An Austrian company, Heliovis, has developed an inflatable cylindrical thermal concentrator which concentrates sunlight onto a central thermal receiver, similarly to a parabolic trough, but at a much lower cost.

The concentrator is made of three plastic films: a base film, a transparent film and a mirror film. The mirror film divides the concentrator into two air-tight chambers running lengthwise through the tube. Small pressure differences between the top and bottom chambers arch the mirror film downward. This creates a mirror channel that concentrates the sun rays onto a thermal receiver containing a fluid in the upper chamber. The fluid within the chamber can reach temperatures of 400 to 600° C.

Each  220 meters long HELIOtube can output 1 megawatt of thermal energy. The tube, which is 9 metres in diameter, is held in place by standard steel pillars and circles which are modular in design. Every circle is equipped with a motor, thus allowing the HELIOtube to rotate up to 340° degrees around its own axis.

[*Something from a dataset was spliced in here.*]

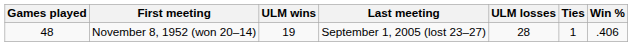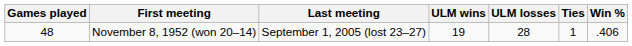columns swapped: Last meeting <-> ULM wins
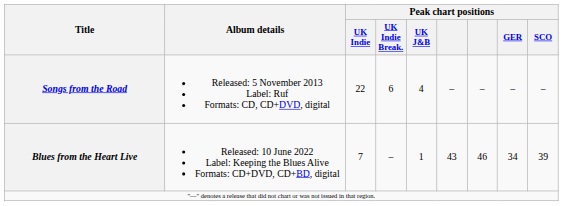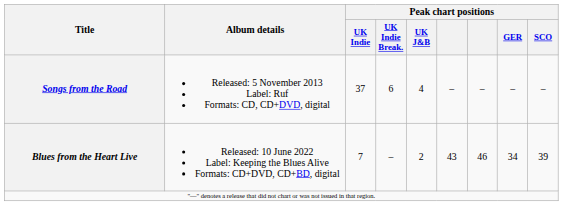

Heliovis says that its technology costs less than half as much as conventional trough systems and reduces CO2 emissions by 40% because the materials are much less resource intensive and can be recycled at their end of life.

The system can be “rolled up” and transported in a standard shipping container, and then inflated once on the site, which represents a significant advantage over other trough systems in logistics costs.

A pilot system is currently undergoing testing in Spain.